**Assignment**
Every line from the one with "thumb tip: (333, 424)" up to and including the one with "middle dip: (66, 177)" is to be output exactly as it appears below; pictures are not.
▼
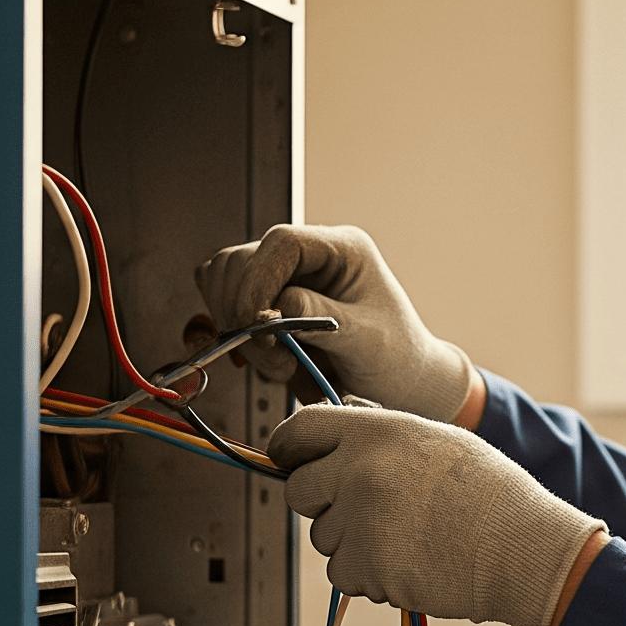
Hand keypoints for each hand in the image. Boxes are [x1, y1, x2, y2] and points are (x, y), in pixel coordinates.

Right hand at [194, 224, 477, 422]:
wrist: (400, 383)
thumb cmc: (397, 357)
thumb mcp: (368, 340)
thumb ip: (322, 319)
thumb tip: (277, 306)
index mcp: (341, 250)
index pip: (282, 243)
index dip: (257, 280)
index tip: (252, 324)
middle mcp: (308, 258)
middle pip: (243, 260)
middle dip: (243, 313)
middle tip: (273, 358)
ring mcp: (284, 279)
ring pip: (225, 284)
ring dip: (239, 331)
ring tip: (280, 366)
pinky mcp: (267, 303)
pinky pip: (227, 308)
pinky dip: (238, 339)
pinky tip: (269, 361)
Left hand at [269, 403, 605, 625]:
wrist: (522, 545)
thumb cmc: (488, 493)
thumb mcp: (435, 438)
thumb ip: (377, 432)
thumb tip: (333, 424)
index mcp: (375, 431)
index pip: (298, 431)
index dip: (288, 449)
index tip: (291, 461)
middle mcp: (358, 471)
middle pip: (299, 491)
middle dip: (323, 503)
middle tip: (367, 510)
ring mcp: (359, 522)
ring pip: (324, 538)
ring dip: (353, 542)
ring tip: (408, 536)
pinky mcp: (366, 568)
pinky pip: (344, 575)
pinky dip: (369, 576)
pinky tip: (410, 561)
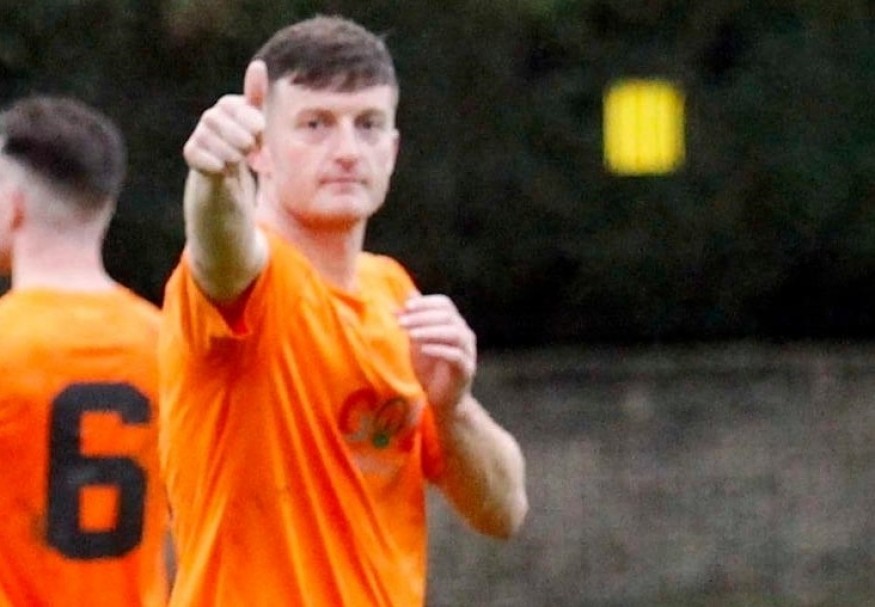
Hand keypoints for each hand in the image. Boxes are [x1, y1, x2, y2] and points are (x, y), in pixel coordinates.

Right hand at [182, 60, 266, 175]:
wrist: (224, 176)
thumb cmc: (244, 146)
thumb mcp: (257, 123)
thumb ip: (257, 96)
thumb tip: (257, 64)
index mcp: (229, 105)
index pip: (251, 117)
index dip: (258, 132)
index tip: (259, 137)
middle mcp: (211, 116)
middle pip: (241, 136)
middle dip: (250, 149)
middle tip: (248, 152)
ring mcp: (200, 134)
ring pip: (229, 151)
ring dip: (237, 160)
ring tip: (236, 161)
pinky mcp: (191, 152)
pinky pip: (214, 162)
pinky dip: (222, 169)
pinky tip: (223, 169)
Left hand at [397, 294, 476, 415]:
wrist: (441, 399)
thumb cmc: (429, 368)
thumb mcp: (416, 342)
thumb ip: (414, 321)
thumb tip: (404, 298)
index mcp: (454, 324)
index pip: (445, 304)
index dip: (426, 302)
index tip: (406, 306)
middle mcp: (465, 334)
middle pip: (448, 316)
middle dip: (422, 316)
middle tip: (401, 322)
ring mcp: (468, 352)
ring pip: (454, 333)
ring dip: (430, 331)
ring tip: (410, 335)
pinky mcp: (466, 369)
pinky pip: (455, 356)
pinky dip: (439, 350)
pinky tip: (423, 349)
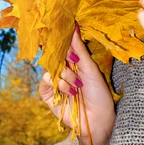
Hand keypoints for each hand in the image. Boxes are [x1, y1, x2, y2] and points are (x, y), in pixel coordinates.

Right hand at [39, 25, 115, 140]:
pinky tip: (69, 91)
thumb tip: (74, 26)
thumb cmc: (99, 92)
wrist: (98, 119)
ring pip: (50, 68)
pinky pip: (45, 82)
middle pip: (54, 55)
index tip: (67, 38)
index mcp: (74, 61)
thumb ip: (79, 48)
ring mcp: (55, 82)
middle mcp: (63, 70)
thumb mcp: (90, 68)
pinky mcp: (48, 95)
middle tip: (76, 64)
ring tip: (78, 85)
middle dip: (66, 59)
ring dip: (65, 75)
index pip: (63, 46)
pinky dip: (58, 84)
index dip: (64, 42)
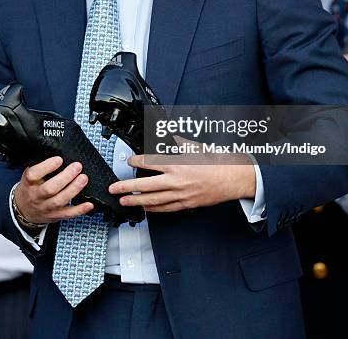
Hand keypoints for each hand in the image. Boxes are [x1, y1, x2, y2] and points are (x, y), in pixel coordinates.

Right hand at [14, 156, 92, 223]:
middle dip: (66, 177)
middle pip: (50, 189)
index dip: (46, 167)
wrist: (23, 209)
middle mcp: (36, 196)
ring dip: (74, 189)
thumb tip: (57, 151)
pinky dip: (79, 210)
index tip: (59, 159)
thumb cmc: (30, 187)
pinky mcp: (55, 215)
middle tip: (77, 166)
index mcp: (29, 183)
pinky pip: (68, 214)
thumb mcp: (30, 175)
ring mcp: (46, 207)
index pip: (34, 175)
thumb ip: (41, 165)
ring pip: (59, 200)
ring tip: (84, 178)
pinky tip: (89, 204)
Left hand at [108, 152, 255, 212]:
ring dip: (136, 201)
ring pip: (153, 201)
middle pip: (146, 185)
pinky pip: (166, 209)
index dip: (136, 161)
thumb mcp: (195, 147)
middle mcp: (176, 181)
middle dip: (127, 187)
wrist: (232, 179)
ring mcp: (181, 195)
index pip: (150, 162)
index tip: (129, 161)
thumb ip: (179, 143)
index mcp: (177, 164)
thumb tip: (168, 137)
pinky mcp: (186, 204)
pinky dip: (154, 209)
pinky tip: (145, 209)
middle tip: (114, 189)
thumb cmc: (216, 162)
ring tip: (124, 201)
▲
**Written response**
thumb tip: (333, 424)
index mcp: (375, 431)
index pip: (298, 431)
index dip: (288, 449)
index tip: (291, 461)
middle mcp: (358, 471)
middle pip: (299, 491)
middle dip: (323, 503)
middle tip: (367, 510)
ring mcp: (359, 522)
ring pip: (324, 538)
ring dip: (353, 542)
ring tip: (408, 536)
pinky mcp: (366, 568)
pinky pip: (344, 575)
pinky dip: (369, 576)
pinky tip: (410, 561)
Hand keypoints for each hand in the image. Boxes are [x1, y1, x2, y2] and points are (x, y), in pixel coordinates.

Right hand at [182, 60, 266, 175]:
wrist: (224, 176)
thumb cmc: (244, 146)
thumb mcp: (257, 123)
thumb ip: (257, 96)
thumb tip: (257, 64)
index mcp: (229, 105)
index pip: (251, 117)
index dip: (258, 132)
index tip: (259, 137)
middle mcp: (211, 116)
middle pip: (241, 136)
middle dip: (250, 149)
middle tip: (248, 152)
ring mcp: (200, 134)
ring pip: (229, 151)
ring dip: (237, 160)
ring tip: (236, 161)
pinky mcp: (191, 152)
pinky pip: (214, 162)
pinky dip: (222, 169)
pinky tip: (223, 169)
Left hand at [397, 294, 476, 415]:
wrist: (441, 399)
thumb cmc: (429, 368)
thumb mcp: (416, 342)
thumb ip: (414, 321)
thumb tip: (404, 298)
index mcp: (454, 324)
index pip: (445, 304)
index dip: (426, 302)
index tip: (406, 306)
middle mcp: (465, 334)
middle pip: (448, 316)
middle dip: (422, 316)
middle tip: (401, 322)
ring mcp: (468, 352)
ring pip: (454, 333)
ring dip: (430, 331)
ring tip: (410, 335)
pinky mcp: (466, 369)
pinky pip: (455, 356)
pinky dip: (439, 350)
pinky tip: (423, 349)
Hand keypoints for each hand in the image. Boxes are [x1, y1, x2, y2] and points are (x, y), in pixel coordinates.

Right hand at [39, 25, 115, 140]:
pinky tip: (69, 91)
thumb tip: (74, 26)
thumb cmc: (99, 92)
wrist: (98, 119)
ring pip: (50, 68)
pinky pip: (45, 82)
middle pip: (54, 55)
index tip: (67, 38)
index mcp: (74, 61)
thumb ip: (79, 48)
ring mcp: (55, 82)
middle mcp: (63, 70)
thumb mcp: (90, 68)
pinky mcp: (48, 95)
middle tip: (76, 64)
ring tip: (78, 85)
middle dip: (66, 59)
ring dip: (65, 75)
index pip: (63, 46)
pinky dip: (58, 84)
index dip: (64, 42)
Hand keypoints for each hand in the image. Boxes are [x1, y1, x2, y2] and points are (x, y), in pixel coordinates.

Right hand at [14, 156, 92, 223]:
middle dip: (66, 177)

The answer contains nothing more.